**YOUR TASKS:**
a - Please reproduce the part of the Mustang story between "It was quite" and "resembled a mustang.", inclusive.
b - Translate this sentence from the Mustang story into Spanish: "It was quite possibly the scariest 45 seconds of my life."

══ TEXT ══

When I was in college I drove what one of my exes called a typical “chick car,” a white 2004 Mustang.
Man, I seriously loved that car. But it was like it was made out of a magnet that attracted drunk drivers. I was hit twice in a four month period. A week after I got it back from the body shop from the first incident, I found myself faced with an almost head-on collision with some bozo driving the wrong way down the interstate. Luckily I reacted pretty quickly and instead of hitting me head-on he slid down the driver’s side of the car and kept driving.
It was quite possibly the scariest 45 seconds of my life. I was lucky to walk away from it at the speeds we were both going. And my poor car was mangled for the second time in a month by some moron.
It didn’t make me love my car any less, but the idea of sending it back to the shop again was too much. I just opted to drive it as it was without the bumper. It looked like a go-cart with a crumpled up piece of paper exterior that slightly resembled a mustang.

═══
══ GIVEN DATA ══

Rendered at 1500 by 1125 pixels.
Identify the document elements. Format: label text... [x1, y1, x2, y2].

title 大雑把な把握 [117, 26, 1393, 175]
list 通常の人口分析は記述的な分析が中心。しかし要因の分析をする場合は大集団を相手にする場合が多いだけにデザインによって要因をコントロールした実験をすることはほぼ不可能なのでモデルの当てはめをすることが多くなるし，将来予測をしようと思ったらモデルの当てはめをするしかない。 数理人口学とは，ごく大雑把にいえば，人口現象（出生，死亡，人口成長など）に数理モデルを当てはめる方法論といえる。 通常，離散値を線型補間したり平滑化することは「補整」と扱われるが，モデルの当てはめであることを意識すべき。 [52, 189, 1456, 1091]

═══

**THE ANSWERS:**
a -
It was quite possibly the scariest 45 seconds of my life. I was lucky to walk away from it at the speeds we were both going. And my poor car was mangled for the second time in a month by some moron.
It didn’t make me love my car any less, but the idea of sending it back to the shop again was too much. I just opted to drive it as it was without the bumper. It looked like a go-cart with a crumpled up piece of paper exterior that slightly resembled a mustang.

b - Fueron posiblemente los 45 segundos más aterradores de mi vida.